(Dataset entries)
════════
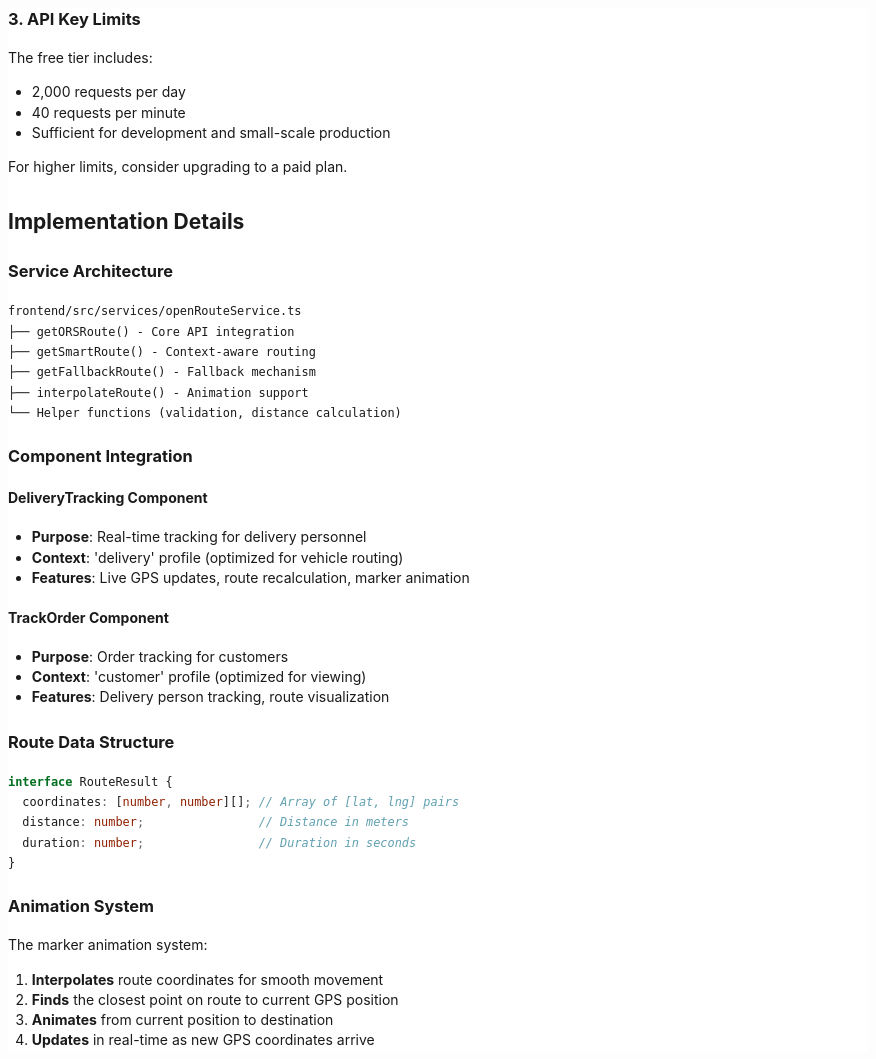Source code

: ### 3. API Key Limits

The free tier includes:
- 2,000 requests per day
- 40 requests per minute
- Sufficient for development and small-scale production

For higher limits, consider upgrading to a paid plan.

## Implementation Details

### Service Architecture

```
frontend/src/services/openRouteService.ts
├── getORSRoute() - Core API integration
├── getSmartRoute() - Context-aware routing
├── getFallbackRoute() - Fallback mechanism
├── interpolateRoute() - Animation support
└── Helper functions (validation, distance calculation)
```

### Component Integration

#### DeliveryTracking Component
- **Purpose**: Real-time tracking for delivery personnel
- **Context**: 'delivery' profile (optimized for vehicle routing)
- **Features**: Live GPS updates, route recalculation, marker animation

#### TrackOrder Component  
- **Purpose**: Order tracking for customers
- **Context**: 'customer' profile (optimized for viewing)
- **Features**: Delivery person tracking, route visualization

### Route Data Structure

```typescript
interface RouteResult {
  coordinates: [number, number][]; // Array of [lat, lng] pairs
  distance: number;                // Distance in meters
  duration: number;                // Duration in seconds
}
```

### Animation System

The marker animation system:
1. **Interpolates** route coordinates for smooth movement
2. **Finds** the closest point on route to current GPS position
3. **Animates** from current position to destination
4. **Updates** in real-time as new GPS coordinates arrive
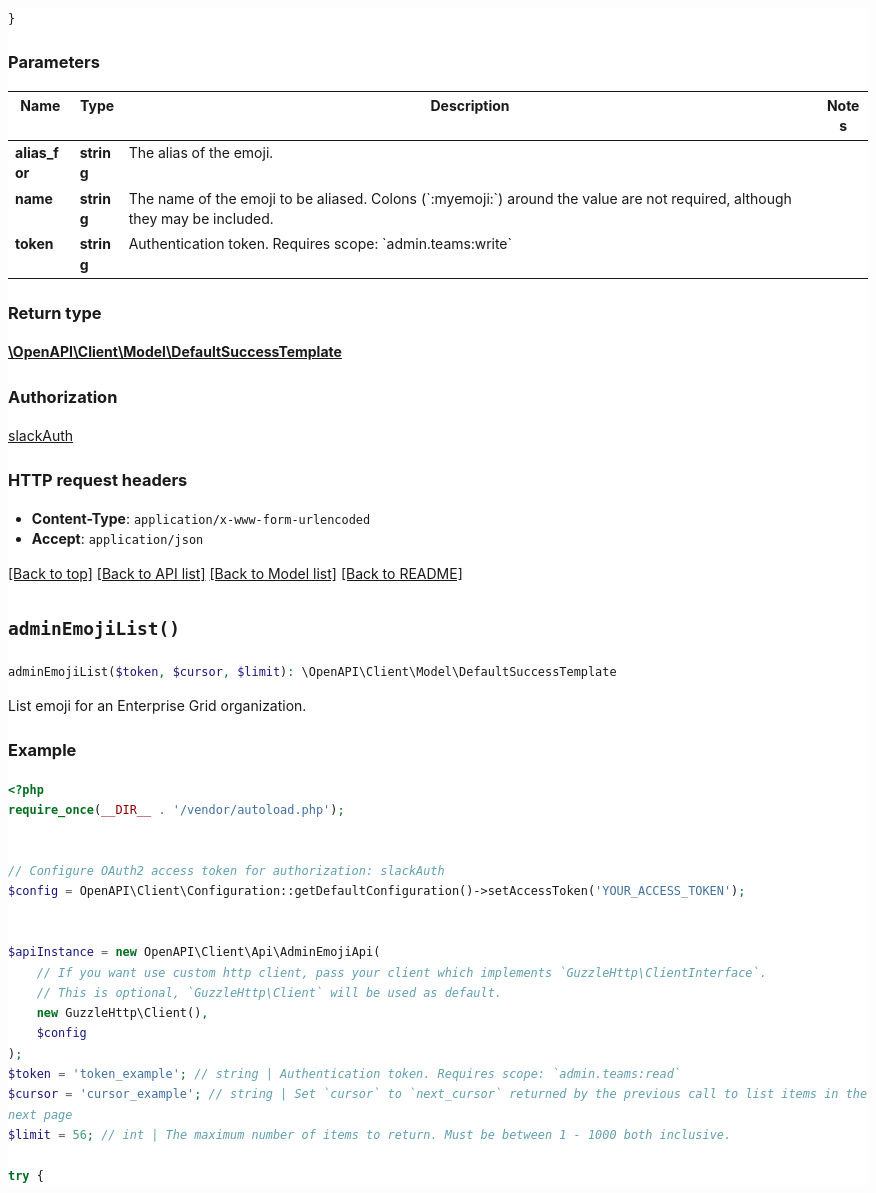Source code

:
 ```php
}
```

### Parameters

| Name | Type | Description  | Notes |
| ------------- | ------------- | ------------- | ------------- |
| **alias_for** | **string**| The alias of the emoji. | |
| **name** | **string**| The name of the emoji to be aliased. Colons (&#x60;:myemoji:&#x60;) around the value are not required, although they may be included. | |
| **token** | **string**| Authentication token. Requires scope: &#x60;admin.teams:write&#x60; | |

### Return type

[**\OpenAPI\Client\Model\DefaultSuccessTemplate**](../Model/DefaultSuccessTemplate.md)

### Authorization

[slackAuth](../../README.md#slackAuth)

### HTTP request headers

- **Content-Type**: `application/x-www-form-urlencoded`
- **Accept**: `application/json`

[[Back to top]](#) [[Back to API list]](../../README.md#endpoints)
[[Back to Model list]](../../README.md#models)
[[Back to README]](../../README.md)

## `adminEmojiList()`

```php
adminEmojiList($token, $cursor, $limit): \OpenAPI\Client\Model\DefaultSuccessTemplate
```



List emoji for an Enterprise Grid organization.

### Example

```php
<?php
require_once(__DIR__ . '/vendor/autoload.php');


// Configure OAuth2 access token for authorization: slackAuth
$config = OpenAPI\Client\Configuration::getDefaultConfiguration()->setAccessToken('YOUR_ACCESS_TOKEN');


$apiInstance = new OpenAPI\Client\Api\AdminEmojiApi(
    // If you want use custom http client, pass your client which implements `GuzzleHttp\ClientInterface`.
    // This is optional, `GuzzleHttp\Client` will be used as default.
    new GuzzleHttp\Client(),
    $config
);
$token = 'token_example'; // string | Authentication token. Requires scope: `admin.teams:read`
$cursor = 'cursor_example'; // string | Set `cursor` to `next_cursor` returned by the previous call to list items in the next page
$limit = 56; // int | The maximum number of items to return. Must be between 1 - 1000 both inclusive.

try {
```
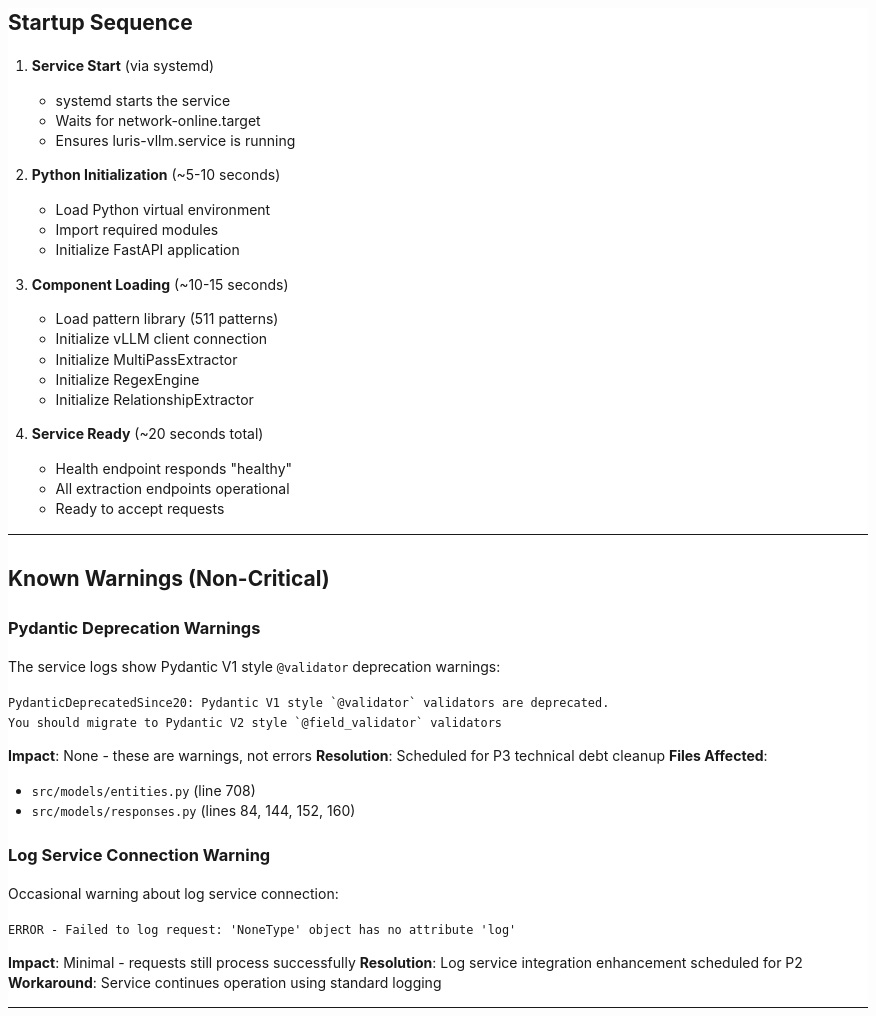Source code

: 
## Startup Sequence

1. **Service Start** (via systemd)
   - systemd starts the service
   - Waits for network-online.target
   - Ensures luris-vllm.service is running

2. **Python Initialization** (~5-10 seconds)
   - Load Python virtual environment
   - Import required modules
   - Initialize FastAPI application

3. **Component Loading** (~10-15 seconds)
   - Load pattern library (511 patterns)
   - Initialize vLLM client connection
   - Initialize MultiPassExtractor
   - Initialize RegexEngine
   - Initialize RelationshipExtractor

4. **Service Ready** (~20 seconds total)
   - Health endpoint responds "healthy"
   - All extraction endpoints operational
   - Ready to accept requests

---

## Known Warnings (Non-Critical)

### Pydantic Deprecation Warnings
The service logs show Pydantic V1 style `@validator` deprecation warnings:

```
PydanticDeprecatedSince20: Pydantic V1 style `@validator` validators are deprecated.
You should migrate to Pydantic V2 style `@field_validator` validators
```

**Impact**: None - these are warnings, not errors
**Resolution**: Scheduled for P3 technical debt cleanup
**Files Affected**:
- `src/models/entities.py` (line 708)
- `src/models/responses.py` (lines 84, 144, 152, 160)

### Log Service Connection Warning
Occasional warning about log service connection:

```
ERROR - Failed to log request: 'NoneType' object has no attribute 'log'
```

**Impact**: Minimal - requests still process successfully
**Resolution**: Log service integration enhancement scheduled for P2
**Workaround**: Service continues operation using standard logging

---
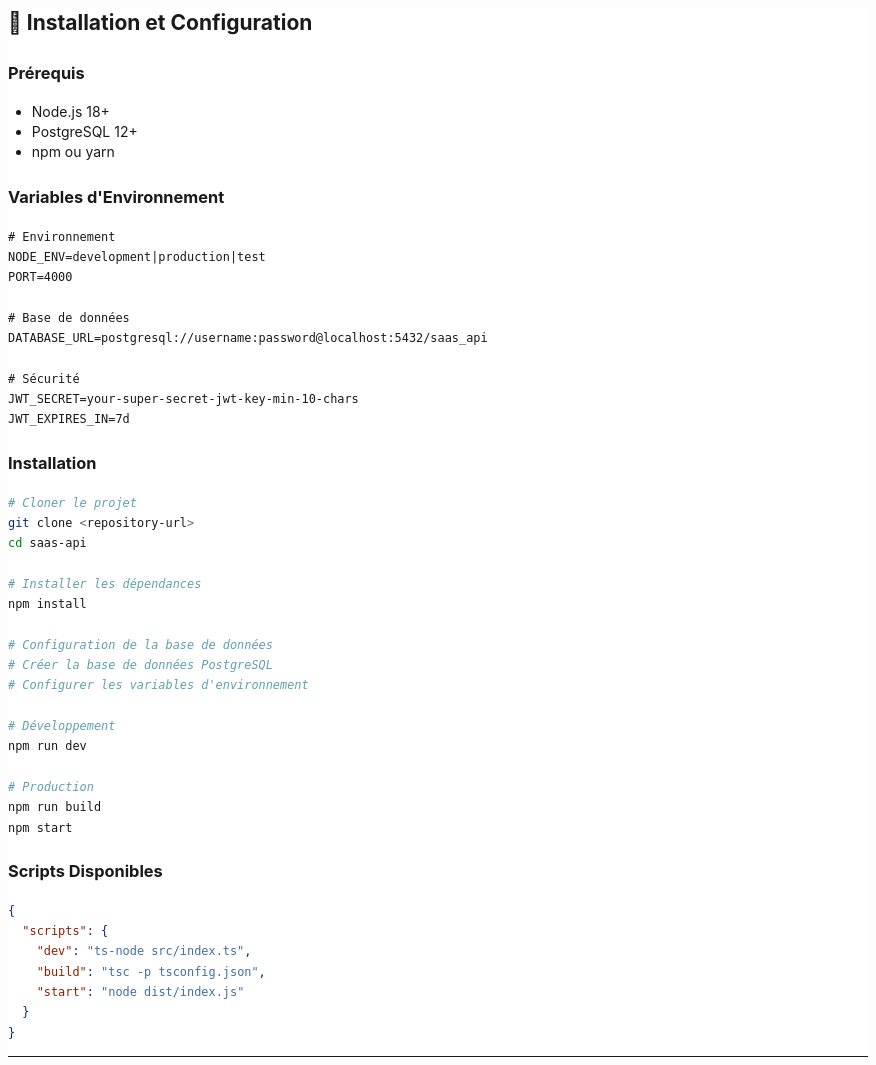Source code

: 
## 🚀 Installation et Configuration

### **Prérequis**
- Node.js 18+ 
- PostgreSQL 12+
- npm ou yarn

### **Variables d'Environnement**
```env
# Environnement
NODE_ENV=development|production|test
PORT=4000

# Base de données
DATABASE_URL=postgresql://username:password@localhost:5432/saas_api

# Sécurité
JWT_SECRET=your-super-secret-jwt-key-min-10-chars
JWT_EXPIRES_IN=7d
```

### **Installation**
```bash
# Cloner le projet
git clone <repository-url>
cd saas-api

# Installer les dépendances
npm install

# Configuration de la base de données
# Créer la base de données PostgreSQL
# Configurer les variables d'environnement

# Développement
npm run dev

# Production
npm run build
npm start
```

### **Scripts Disponibles**
```json
{
  "scripts": {
    "dev": "ts-node src/index.ts",
    "build": "tsc -p tsconfig.json", 
    "start": "node dist/index.js"
  }
}
```

---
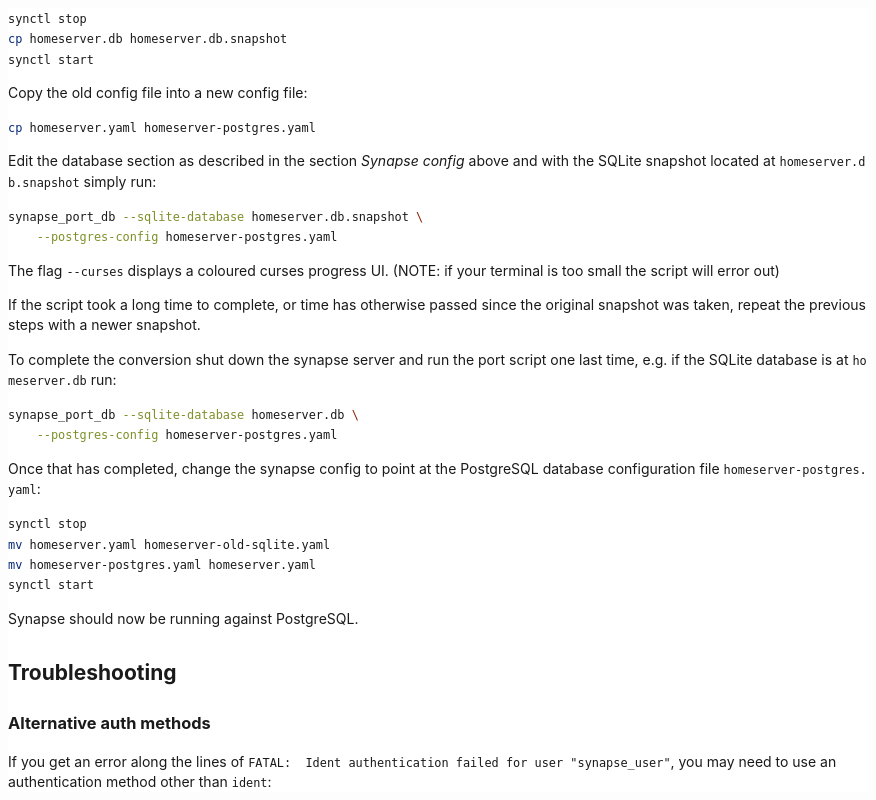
 ```sh
synctl stop
cp homeserver.db homeserver.db.snapshot
synctl start
```

Copy the old config file into a new config file:

```sh
cp homeserver.yaml homeserver-postgres.yaml
```

Edit the database section as described in the section *Synapse config*
above and with the SQLite snapshot located at `homeserver.db.snapshot`
simply run:

```sh
synapse_port_db --sqlite-database homeserver.db.snapshot \
    --postgres-config homeserver-postgres.yaml
```

The flag `--curses` displays a coloured curses progress UI. (NOTE: if your terminal is too small the script will error out)

If the script took a long time to complete, or time has otherwise passed
since the original snapshot was taken, repeat the previous steps with a
newer snapshot.

To complete the conversion shut down the synapse server and run the port
script one last time, e.g. if the SQLite database is at `homeserver.db`
run:

```sh
synapse_port_db --sqlite-database homeserver.db \
    --postgres-config homeserver-postgres.yaml
```

Once that has completed, change the synapse config to point at the
PostgreSQL database configuration file `homeserver-postgres.yaml`:

```sh
synctl stop
mv homeserver.yaml homeserver-old-sqlite.yaml
mv homeserver-postgres.yaml homeserver.yaml
synctl start
```

Synapse should now be running against PostgreSQL.


## Troubleshooting

### Alternative auth methods

If you get an error along the lines of `FATAL:  Ident authentication failed for
user "synapse_user"`, you may need to use an authentication method other than
`ident`:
════════
Task item.
Any pictures are to be skipped, and the lines from the beginning of the entries through the line with "### HTTP request headers" copied exactly.

Solution to this exercise.
Source code

: ### 3. API Key Limits

The free tier includes:
- 2,000 requests per day
- 40 requests per minute
- Sufficient for development and small-scale production

For higher limits, consider upgrading to a paid plan.

## Implementation Details

### Service Architecture

```
frontend/src/services/openRouteService.ts
├── getORSRoute() - Core API integration
├── getSmartRoute() - Context-aware routing
├── getFallbackRoute() - Fallback mechanism
├── interpolateRoute() - Animation support
└── Helper functions (validation, distance calculation)
```

### Component Integration

#### DeliveryTracking Component
- **Purpose**: Real-time tracking for delivery personnel
- **Context**: 'delivery' profile (optimized for vehicle routing)
- **Features**: Live GPS updates, route recalculation, marker animation

#### TrackOrder Component  
- **Purpose**: Order tracking for customers
- **Context**: 'customer' profile (optimized for viewing)
- **Features**: Delivery person tracking, route visualization

### Route Data Structure

```typescript
interface RouteResult {
  coordinates: [number, number][]; // Array of [lat, lng] pairs
  distance: number;                // Distance in meters
  duration: number;                // Duration in seconds
}
```

### Animation System

The marker animation system:
1. **Interpolates** route coordinates for smooth movement
2. **Finds** the closest point on route to current GPS position
3. **Animates** from current position to destination
4. **Updates** in real-time as new GPS coordinates arrive
Source code

:
 ```php
}
```

### Parameters

| Name | Type | Description  | Notes |
| ------------- | ------------- | ------------- | ------------- |
| **alias_for** | **string**| The alias of the emoji. | |
| **name** | **string**| The name of the emoji to be aliased. Colons (&#x60;:myemoji:&#x60;) around the value are not required, although they may be included. | |
| **token** | **string**| Authentication token. Requires scope: &#x60;admin.teams:write&#x60; | |

### Return type

[**\OpenAPI\Client\Model\DefaultSuccessTemplate**](../Model/DefaultSuccessTemplate.md)

### Authorization

[slackAuth](../../README.md#slackAuth)

### HTTP request headers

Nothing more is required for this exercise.